I have an old DAB radio – a Pure Evoke 1 – which is now broken. The RF card doesn’t work, but the audio card works fine. I’ve removed the RF card and connected a Raspberry Pi running cmus. cmus is a music player that can play MP3 internet streams. The Raspberry Pi model B+ has an ethernet socket and an analogue output for audio. I’ve connected the analogue output to the Evoke audio card which amplifies and plays it to the speaker on the Evoke 1. The Evoke 1 also has a card which connects to the buttons and LCD display. I laboriously worked out which pins on this card are which and can use the buttons and LCD via the Raspberry Pi. I use buttons 1–6 as internet radio presets, and the other buttons to display the station name, pause or play the radio and one for reboot. The LCD display shows either the song playing or the station name. I connect the radio to the internet via a TP-Link powerline adaptor. So my wifi problems are gone, at least for internet radio.

The radio is now being used and works well enough for me. See this short video.

There are a couple of drawbacks, however. The radio takes 40s from power on to playing the music which is mildly annoying. The Raspberry Pi only just fits inside the case of the Evoke 1 and I haven’t yet put in sufficient shielding to stop the audio card picking some digital noise from the Raspberry Pi. When playing music I can’t hear this noise – it’s only apparent when booting up or when a station is paused.

The radio software runs on the Raspberry Pi Raspian OS. It comprises the cmus music player, a control program, a driver for the LCD display, and some ancillary scripts.

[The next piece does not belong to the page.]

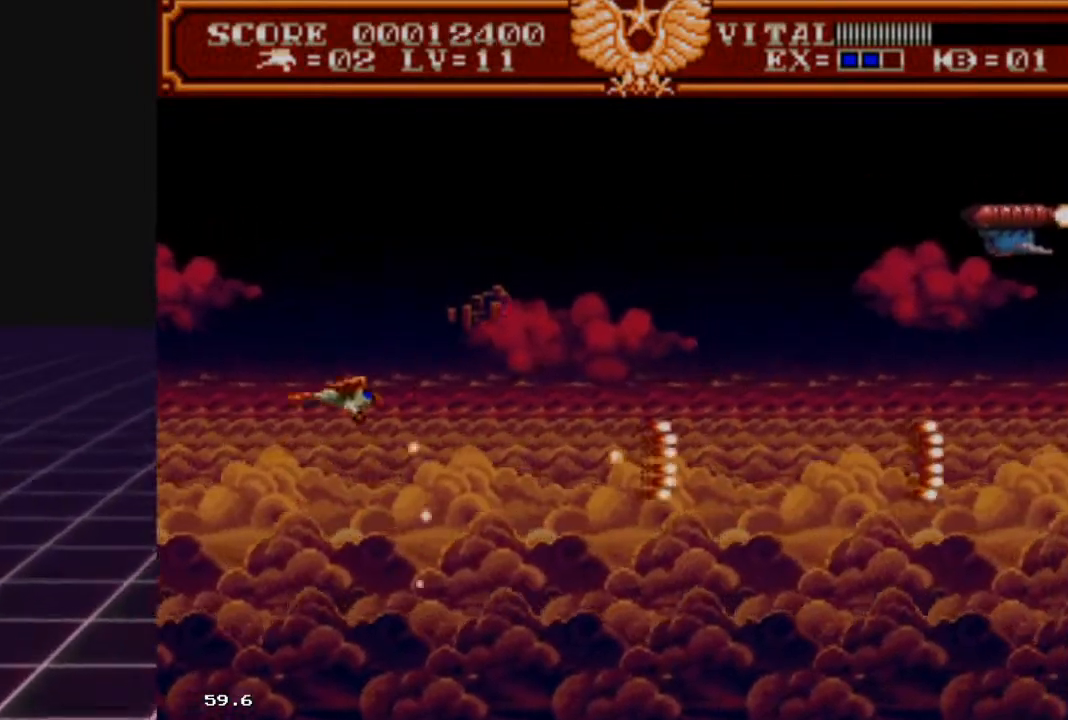
{"buttons": ["R2"], "left_stick": "down-left", "right_stick": "center", "events": [[67, "left_stick", "up-right"], [367, "left_stick", "down-left"]]}
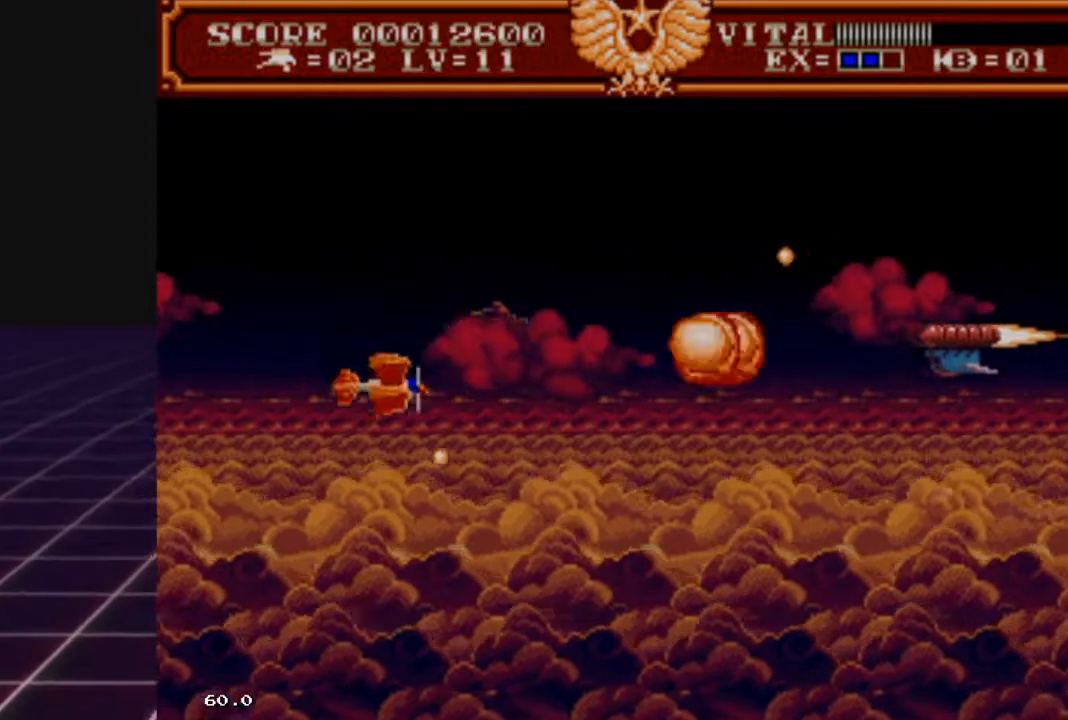
{"buttons": ["R2"], "left_stick": "down-right", "right_stick": "center", "events": [[133, "left_stick", "down"], [267, "left_stick", "down-right"]]}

  • The start_cmus script is started when the Raspberry Pi boots via crontab. The scripts starts cmus, the control program and starts cmus playing.
  • The control program cmusradio.c uses the WiringPi library (provided by @drogon – thanks!) to monitor button presses via interrupts. Luckily the card connecting the buttons on the Evoke 1 must have some hardware debounce circuitry so this is straightforward. It then tunes to the station on preset 1 and configures cmus to display song information on the LCD using my cmus-status-display script. It then goes into a loop monitoring if any button presses were seen in interrupts and acts on those button presses via cmus-remote.
  • The cmus-status-display script is called by cmus when its status changes. It extracts the song information and displays it on the LCD.
  • The lcdsend program uses the WiringPi library to write to the LCD.
  • The code, scripts and make files are in this zip file for your delight and education.